POSTPARTUM POTATO PIEROGIES
044
You will need:
 
Shampoo
Soap
Clean clothes
1 box frozen potato pierogies
Sour cream
Applesauce
1 onion
Butter
It’s been three months since you forced an eight pounder into the world through your ravaged vaginal tract. You haven’t showered in a month, and in that time you’ve eaten nothing but lousy TV dinners brought home to you by your baby’s useless father. Oh, and the occasional spoonful of chocolate syrup. It’s pierogi time!
 
Making pierogies is an extremely time-consuming process, and Lord knows you don’t have the energy or fortitude for such a task.
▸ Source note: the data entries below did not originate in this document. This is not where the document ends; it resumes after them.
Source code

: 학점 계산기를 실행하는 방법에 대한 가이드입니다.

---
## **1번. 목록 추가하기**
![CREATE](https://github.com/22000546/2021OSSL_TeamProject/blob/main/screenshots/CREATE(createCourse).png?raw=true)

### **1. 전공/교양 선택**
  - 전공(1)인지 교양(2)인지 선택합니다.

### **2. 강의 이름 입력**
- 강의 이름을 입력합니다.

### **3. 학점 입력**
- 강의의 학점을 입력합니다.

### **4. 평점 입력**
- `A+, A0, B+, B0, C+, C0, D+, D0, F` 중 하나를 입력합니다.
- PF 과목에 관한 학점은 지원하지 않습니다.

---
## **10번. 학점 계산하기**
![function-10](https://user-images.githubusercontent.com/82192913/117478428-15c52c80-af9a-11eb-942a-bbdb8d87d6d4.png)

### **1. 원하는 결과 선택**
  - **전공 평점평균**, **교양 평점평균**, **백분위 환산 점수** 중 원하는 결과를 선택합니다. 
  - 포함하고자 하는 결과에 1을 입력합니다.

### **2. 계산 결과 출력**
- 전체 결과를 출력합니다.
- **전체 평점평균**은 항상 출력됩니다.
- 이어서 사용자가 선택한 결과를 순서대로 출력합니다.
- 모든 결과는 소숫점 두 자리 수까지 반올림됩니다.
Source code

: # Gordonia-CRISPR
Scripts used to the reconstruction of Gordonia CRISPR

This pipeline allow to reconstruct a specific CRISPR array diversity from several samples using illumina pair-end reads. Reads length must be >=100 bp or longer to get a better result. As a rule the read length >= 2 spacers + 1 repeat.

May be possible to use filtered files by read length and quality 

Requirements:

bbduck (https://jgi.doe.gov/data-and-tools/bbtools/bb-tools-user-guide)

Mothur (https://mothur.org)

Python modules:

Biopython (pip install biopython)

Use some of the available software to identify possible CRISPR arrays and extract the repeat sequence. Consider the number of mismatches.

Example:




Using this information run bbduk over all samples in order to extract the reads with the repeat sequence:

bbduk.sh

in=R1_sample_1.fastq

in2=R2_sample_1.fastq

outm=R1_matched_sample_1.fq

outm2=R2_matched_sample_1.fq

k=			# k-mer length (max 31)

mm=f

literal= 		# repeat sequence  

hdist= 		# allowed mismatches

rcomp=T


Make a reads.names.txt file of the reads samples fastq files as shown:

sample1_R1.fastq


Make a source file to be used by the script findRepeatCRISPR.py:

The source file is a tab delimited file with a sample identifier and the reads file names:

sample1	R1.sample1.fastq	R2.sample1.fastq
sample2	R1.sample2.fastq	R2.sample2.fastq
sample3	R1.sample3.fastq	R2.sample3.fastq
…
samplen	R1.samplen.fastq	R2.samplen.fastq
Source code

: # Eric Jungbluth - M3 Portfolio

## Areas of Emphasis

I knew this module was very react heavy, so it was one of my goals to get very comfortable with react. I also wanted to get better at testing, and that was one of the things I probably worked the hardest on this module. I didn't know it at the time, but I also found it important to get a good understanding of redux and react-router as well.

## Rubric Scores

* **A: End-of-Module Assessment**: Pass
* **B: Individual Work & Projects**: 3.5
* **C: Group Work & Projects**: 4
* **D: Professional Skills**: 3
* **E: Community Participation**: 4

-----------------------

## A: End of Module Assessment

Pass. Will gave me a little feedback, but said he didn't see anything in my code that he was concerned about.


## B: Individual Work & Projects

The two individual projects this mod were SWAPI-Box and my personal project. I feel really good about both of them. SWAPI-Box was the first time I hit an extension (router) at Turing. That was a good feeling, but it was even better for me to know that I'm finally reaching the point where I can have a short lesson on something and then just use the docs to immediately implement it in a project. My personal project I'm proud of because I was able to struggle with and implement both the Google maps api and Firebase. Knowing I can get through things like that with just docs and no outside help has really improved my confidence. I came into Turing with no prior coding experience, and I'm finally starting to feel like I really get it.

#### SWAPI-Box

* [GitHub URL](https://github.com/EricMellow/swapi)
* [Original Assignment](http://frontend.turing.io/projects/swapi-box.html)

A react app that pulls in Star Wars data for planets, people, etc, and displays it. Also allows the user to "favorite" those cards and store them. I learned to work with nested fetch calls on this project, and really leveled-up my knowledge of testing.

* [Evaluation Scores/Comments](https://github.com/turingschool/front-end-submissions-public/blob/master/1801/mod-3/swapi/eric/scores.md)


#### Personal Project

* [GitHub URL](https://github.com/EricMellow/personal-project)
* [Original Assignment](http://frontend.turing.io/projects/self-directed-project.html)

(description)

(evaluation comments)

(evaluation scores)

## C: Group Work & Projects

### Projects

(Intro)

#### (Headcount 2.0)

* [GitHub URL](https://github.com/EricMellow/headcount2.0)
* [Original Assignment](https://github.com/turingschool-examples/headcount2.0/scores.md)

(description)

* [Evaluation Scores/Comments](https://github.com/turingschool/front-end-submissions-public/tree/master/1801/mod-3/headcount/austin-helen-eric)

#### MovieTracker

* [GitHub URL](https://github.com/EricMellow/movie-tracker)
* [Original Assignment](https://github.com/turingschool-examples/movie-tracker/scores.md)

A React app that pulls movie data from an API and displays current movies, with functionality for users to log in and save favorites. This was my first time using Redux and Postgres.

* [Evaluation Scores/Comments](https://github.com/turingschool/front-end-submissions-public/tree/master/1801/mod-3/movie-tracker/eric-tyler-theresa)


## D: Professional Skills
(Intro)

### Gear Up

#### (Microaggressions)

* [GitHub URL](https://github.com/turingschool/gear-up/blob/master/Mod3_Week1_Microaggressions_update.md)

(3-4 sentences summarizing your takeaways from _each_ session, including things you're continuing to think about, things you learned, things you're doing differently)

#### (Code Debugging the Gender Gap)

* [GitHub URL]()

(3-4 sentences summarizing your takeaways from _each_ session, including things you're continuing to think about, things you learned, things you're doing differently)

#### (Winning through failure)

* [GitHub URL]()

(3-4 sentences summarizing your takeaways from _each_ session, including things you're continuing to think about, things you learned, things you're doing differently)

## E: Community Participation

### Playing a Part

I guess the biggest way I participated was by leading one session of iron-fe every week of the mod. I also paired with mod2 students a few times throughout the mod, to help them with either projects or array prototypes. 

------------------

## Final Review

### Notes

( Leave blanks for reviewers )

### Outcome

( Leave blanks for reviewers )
Luckily, frozen pierogies are available almost everywhere, and they are good enough for a depressive slob like you.
 
First things first: Strap baby into car seat or bouncy chair; stick it in a drawer, if you must—whatever you have to do to take a shower, because you stink. Make sure to scrub clumps of dried spit-up from back of hair. And use soap. Please.
 
After shower, put on clean clothes. It wouldn’t hurt to brush your hair either. Also, a little eyeliner goes a long way. Remove hospital ID bracelet.
 
Slice onion very thin and fry in butter over low heat. Add pierogies to pan and cook until nice and brownish. Serve with applesauce and sour cream; realize the baby isn’t going to cry itself to death if you put her down for a minute while you enjoy a glass of wine and dream about nannies and boarding school.